Se ne stava davanti a me sull’attenti e con gli occhi bassi.

Io decisi di fargli il regalo che molti servi sognano.

“Ora puoi baciarmi i piedi”.

Sorrise e si inginocchiò davanti a me.

Gli concessi solo un bacio per ogni piede. Era già tanto onore per lui.

“Posso masturbarmi Signora?”, mi chiese con gli occhi imploranti.

“No”.

Non si toccò neanche perché ormai sapeva di dipendere da me.

“Vuoi rimanere casto per me?”, gli sussurrai nell’orecchio.

“Sì Signora”, mi rispose deciso.

Presi la cintura di castità che avevo comprato per lui e gliele feci indossare.

Accettò senza resistenza quasi inebetito di fronte a me.

Ora la sua mascolinità era nella mie mani e solo io potevo decidere se e quando avrebbe avuto piacere.

Gli insegnai che doveva soffrire per me. Lo feci svestire e sdraiare per terra con la schiena nuda sul pavimento.

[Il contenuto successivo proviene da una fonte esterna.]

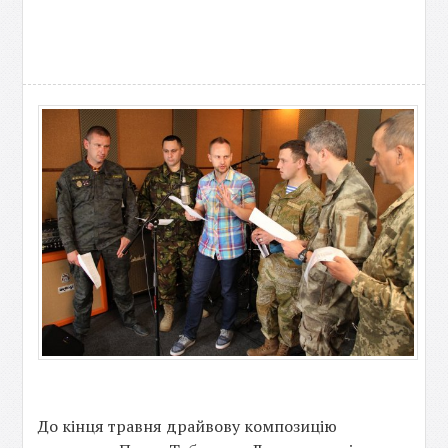
До кінця травня драйвову композицію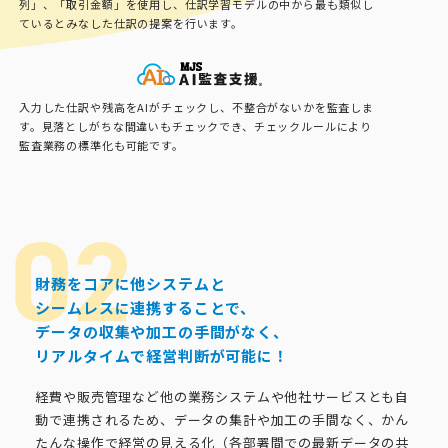
列」、「取引金額」を使用し、仕訳学習モデルの中から最も類似し
ているとみなした仕訳の提案を行います。
入力した仕訳や残高をAIがチェックし、不整合がないかを監査しま
す。見落としがちな間違いもチェックでき、チェックルールにより
監査業務の標準化も可能です。
財務をコアに他システムと
シームレスに連携することで、
データの収集や加工の手間がなく、
リアルタイムで経営判断が可能に！
経費や販売管理など他の業務システムや他社サービスとも自
動で連携されるため、データの集計や加工の手間なく、かん
たんな操作で経営の見える化（各部署間での最新データの共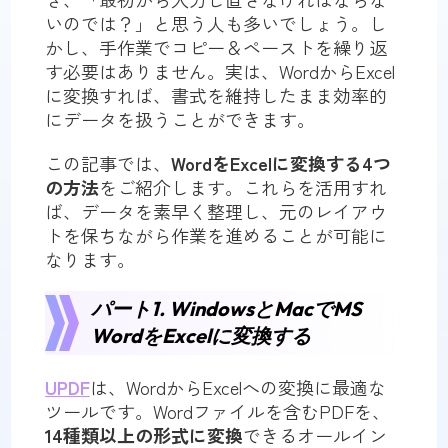
いのでは？」と思う人も多いでしょう。し
かし、手作業でコピー＆ペーストを繰り返
す必要はありません。実は、WordからExcel
に変換すれば、書式を維持したまま効率的
にデータを扱うことができます。
この記事では、
WordをExcelに変換する4つ
の方法
をご紹介します。これらを活用すれ
ば、データを素早く整理し、元のレイアウ
トを保ちながら作業を進めることが可能に
なります。
パート1. WindowsとMacでMS
WordをExcelに変換する
UPDF
は、WordからExcelへの変換に最適な
ツールです。Wordファイルを含むPDFを、
14種類以上の形式に変換
できるオールイン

Mi misi su di lui a cavalcioni ed incominciai a giocare con la mia vagina sul suo pene in gabbia. Le mutandine che la coprivano strusciavano sulla gabbietta e lui incominciava a sentire piacere e dolore. Il suo membro si rizzava ma inevitabilmente si scontrava con la costrizione a cui era obbligato.

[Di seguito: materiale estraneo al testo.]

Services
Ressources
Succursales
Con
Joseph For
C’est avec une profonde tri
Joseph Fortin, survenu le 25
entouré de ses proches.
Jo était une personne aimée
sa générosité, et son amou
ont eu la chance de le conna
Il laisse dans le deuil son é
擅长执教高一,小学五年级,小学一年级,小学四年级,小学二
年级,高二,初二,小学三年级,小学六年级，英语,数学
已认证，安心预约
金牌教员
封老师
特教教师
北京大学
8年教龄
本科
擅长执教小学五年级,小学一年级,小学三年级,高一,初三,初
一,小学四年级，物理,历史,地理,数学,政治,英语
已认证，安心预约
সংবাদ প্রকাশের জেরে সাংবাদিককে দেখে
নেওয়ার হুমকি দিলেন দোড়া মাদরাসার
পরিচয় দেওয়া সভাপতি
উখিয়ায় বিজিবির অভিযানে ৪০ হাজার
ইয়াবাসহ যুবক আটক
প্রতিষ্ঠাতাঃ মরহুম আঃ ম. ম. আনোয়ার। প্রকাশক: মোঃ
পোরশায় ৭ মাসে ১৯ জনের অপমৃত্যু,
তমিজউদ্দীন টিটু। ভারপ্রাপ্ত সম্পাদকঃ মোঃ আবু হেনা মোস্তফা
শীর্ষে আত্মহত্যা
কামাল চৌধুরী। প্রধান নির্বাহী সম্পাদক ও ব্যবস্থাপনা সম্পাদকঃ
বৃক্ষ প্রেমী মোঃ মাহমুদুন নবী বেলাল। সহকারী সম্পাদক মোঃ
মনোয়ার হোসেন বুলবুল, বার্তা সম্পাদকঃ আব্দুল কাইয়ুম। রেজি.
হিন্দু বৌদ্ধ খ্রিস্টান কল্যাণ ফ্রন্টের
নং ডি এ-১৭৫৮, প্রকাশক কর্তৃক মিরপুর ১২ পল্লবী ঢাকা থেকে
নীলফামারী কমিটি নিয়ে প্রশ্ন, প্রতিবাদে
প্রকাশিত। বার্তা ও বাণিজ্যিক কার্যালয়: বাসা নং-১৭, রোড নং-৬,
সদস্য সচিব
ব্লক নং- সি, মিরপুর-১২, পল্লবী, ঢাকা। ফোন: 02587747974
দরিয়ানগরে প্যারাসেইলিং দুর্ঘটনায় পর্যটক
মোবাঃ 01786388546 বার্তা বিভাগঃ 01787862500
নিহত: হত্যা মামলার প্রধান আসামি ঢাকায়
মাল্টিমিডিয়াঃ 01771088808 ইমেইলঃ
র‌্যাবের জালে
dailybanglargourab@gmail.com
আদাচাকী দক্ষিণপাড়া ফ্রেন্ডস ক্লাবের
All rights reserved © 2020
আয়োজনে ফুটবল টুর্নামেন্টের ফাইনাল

“Ti piace servetto?”, gli chiese con voce calda e sensuale.

“Sì Signora, ma mi fa anche male”, mi rispose ansimando.

“Devi abituarti al dolore”, replicai con evidente sadismo.

Andai avanti a dondolarmi per quasi mezz’ora mentre le mie unghie graffiavano il suo petto e le mie dita giocavano con i suoi capezzoli.

Ansimava e gemeva mentre io mi ero messa anche a giocare con le mani sulla sua gabbietta. Il suo membro s’ingrossava ma inevitabilmente si ritraeva. Il dolore maggiore era quando sentiva la pelle delle mie mani che si poggiava quasi impercettibilmente su di esso attraverso i buchi che lo lasciavano respirare.

Volevo che raggiungesse la perfezione perché per me esigo sempre il meglio.

Da quel momento ogni singolo aspetto della sua vita divenne regolato da me. Non aveva alcuna autonomia salvo quella di utilizzare ogni singolo neurone per pensare cosa fosse meglio per me e come poteva servirmi.

Divenne lo schiavo quasi perfetto, eunuco e desideroso di compiacermi in continuazione.

Non aveva più una sua personalità ma era ormai solo un ombra che mi seguiva a mio comando.